_TASK_
From the thread on free expansion of an ideal gas, list every label given under "Discussion Character."

_DOCUMENT_
************

Free expansion of an ideal gas

Click For Summary

Discussion Overview

The discussion centers on the free expansion of an ideal gas, particularly in the context of adiabatic processes and the reversibility of such expansions. Participants explore the implications of free expansion on internal energy, temperature, and entropy, while examining the conditions under which processes can be considered reversible or irreversible.

Discussion Character

  • Debate/contested
  • Technical explanation
  • Conceptual clarification

Main Points Raised

  • One participant asserts that in free expansion, since dU=0, the initial and final temperatures of the ideal gas must be equal, leading to the conclusion that Cv approaches infinity.
  • Another participant points out that the adiabatic relation used is only valid for reversible processes, and free expansion is not reversible.
  • There is a discussion about the definition of reversible processes, with a participant suggesting that reversible processes follow the same path in a p-v diagram when moving from initial to final states.
  • Participants discuss the method of calculating entropy changes in non-reversible paths by finding a reversible path between the same states.
  • One participant questions how entropy changes can indicate whether a process is reversible or irreversible, noting that the entropy change depends only on initial and final states for an ideal gas.
  • Another participant emphasizes that for reversibility, both the system and surroundings must return to their initial states without significant changes, prompting a request for a description of such a process in the context of free expansion.
  • A participant concludes that free expansion cannot be reversible because restoring the system to its initial state requires work to be done on the system, which changes the internal energy and temperature.
  • It is noted that compressing the gas back to its original state involves changes in the surroundings, thus further complicating the notion of reversibility.

Areas of Agreement / Disagreement

Participants generally disagree on the reversibility of free expansion, with some arguing it cannot be reversible due to the work required to restore the system, while others discuss the definitions and implications of reversible processes without reaching a consensus.

Contextual Notes

Participants express uncertainty about the implications of entropy changes and the conditions necessary for reversibility, highlighting the complexity of defining processes in thermodynamics.

Apashanka
Messages
427
Reaction score
15
If considering the free expansion of an ideal gas adibatically such that the final volume is double of the initial volume.
Since dU=0 for free expansion ,which implies Ti=Tf for ideal gas...(1)
From adiabatic relation ,
TiViγ-1=TfVfγ-1, to satisfy (1) ,γ-1=0
and for ideal gas Cp-Cv=nR
or, γ-1=nR/Cv
And hence nR/Cv→0,
Or ,Cv→∞,?
 
Science news on Phys.org
Apashanka said:
From adiabatic relation ,
TiViγ-1=TfVfγ-1
That equation is only valid for a reversible adiabatic process. Free expansion is not reversible.
 
DrClaude said:
That equation is only valid for a reversible adiabatic process. Free expansion is not reversible.
Yah sir,
Is reversible process are those which follow the same path in the p-v diagram , when taken from final to initial state as of initial to final state.??
 
Apashanka said:
Is reversible process are those which follow the same path in the p-v diagram , when taken from final to initial state as of initial to final state.??

************

_GIVEN INFORMATION_
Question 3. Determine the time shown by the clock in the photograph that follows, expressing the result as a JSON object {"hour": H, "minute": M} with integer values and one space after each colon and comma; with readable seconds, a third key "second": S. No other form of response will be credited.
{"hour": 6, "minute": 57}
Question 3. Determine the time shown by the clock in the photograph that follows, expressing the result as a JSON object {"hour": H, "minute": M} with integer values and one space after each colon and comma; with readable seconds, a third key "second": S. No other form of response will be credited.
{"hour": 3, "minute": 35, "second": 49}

************

_WRITTEN ANSWER_
- Debate/contested
- Technical explanation
- Conceptual clarification